The patriotic angle was easy to play because the states’ debts were incurred during the Revolutionary War with the purpose of uniting the states. But the self-interest angle was more difficult to sell, so Hamilton proposed that every plan to incur debt must be matched by a plan to extinguish the debt, a lesson all politicians should learn. The plan involved using excise taxes on imported wine, spirits, tea, and coffee to pay federal debt, which would favor southern agricultural interests.

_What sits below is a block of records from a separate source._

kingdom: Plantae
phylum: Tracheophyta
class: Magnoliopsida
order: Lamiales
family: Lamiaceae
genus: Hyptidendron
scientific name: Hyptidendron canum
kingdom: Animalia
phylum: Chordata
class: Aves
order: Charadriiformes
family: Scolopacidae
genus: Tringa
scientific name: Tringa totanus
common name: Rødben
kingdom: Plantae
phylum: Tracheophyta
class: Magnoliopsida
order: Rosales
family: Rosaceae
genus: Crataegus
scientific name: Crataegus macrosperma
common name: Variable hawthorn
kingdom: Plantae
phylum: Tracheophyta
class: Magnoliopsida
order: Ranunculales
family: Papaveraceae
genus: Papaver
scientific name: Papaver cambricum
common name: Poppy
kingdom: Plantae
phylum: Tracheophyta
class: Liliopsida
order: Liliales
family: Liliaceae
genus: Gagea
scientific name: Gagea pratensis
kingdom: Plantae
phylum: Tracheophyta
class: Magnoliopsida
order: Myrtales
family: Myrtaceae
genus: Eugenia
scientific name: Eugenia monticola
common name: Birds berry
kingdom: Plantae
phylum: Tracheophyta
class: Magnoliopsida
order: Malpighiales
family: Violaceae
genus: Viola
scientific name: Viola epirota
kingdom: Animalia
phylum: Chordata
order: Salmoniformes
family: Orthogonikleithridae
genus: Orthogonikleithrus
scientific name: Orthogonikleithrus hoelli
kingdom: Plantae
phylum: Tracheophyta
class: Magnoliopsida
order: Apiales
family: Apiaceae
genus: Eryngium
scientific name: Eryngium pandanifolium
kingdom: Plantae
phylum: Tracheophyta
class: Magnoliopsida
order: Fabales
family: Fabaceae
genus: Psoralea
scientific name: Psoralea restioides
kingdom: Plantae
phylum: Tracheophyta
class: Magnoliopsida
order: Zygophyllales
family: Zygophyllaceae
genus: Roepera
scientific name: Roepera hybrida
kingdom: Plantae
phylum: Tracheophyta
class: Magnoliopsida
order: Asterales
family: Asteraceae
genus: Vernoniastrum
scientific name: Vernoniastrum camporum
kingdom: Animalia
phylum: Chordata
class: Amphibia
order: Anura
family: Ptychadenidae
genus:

In total, the amount of foreign debt owed was $11.7 million and the total amount of domestic debt was $42.4 million, in aggregate, equating to approximately 29% of GDP. Most of the foreign debt was owed to the Netherlands and France, and Hamilton argued that our nascent country had many struggles ahead of it and would need to stay on positive terms with its allies and creditors. Hamilton said that “The debt of the United States was the price of liberty.”

The defaults of the 1840s

While the federal government assuming the debts of the states in 1790 was the price of liberty, that is likely too high a price for eurozone countries to pay to keep the eurozone project together. The states fought a battle for independence, which helped to justify the Assumption Act, but the eurozone countries don’t have a similar rallying theme. That is why I think the 1840s serve as a better model for the eurozone countries.

Early in U.S. history, it was well established that public infrastructure projects were to be financed by the states, not the federal government. State governments were willing to finance projects in canals, waterways, and eventually railroads as the bonds were viewed to be “self-financing.” It was argued that the infrastructure investment would promote growth, serving as a basis for extinguishing the debt.

During the depression of 1837–1843, eight states (Arkansas, Illinois, Indiana, Louisiana, Maryland, Michigan, Mississippi, and Pennsylvania) and one territory (Florida) defaulted on their debts. In the early 1840s, Congress debated whether the federal government should step in and bail out the states. Proponents pointed to the precedent of the 1790 Assumption Act. Opponents argued that the precedent wasn’t applicable because the debts leading up to 1790 were incurred for a national purpose while the debts in the 1840s were from financing local projects. Ultimately, the opponents of the bailout won the argument and states defaulted. As a result, by the end of the 1840s, more than half of the states rewrote their constitutions to require year-by-year balanced budgets.

Despite the defaults, states were able to gain access to the debt markets quickly. From that point on, municipal bond yields and local borrowing costs have reflected the credit qualities of the issuers. This is the way debt markets are supposed to work.

For the eurozone, without a central authority to lay and collect taxes and make all disbursements, there is no reason to think a eurobond or a 1790-like solution will work. Instead, an 1840-like plan, where countries are allowed to default and retain their independence, may be the best approach.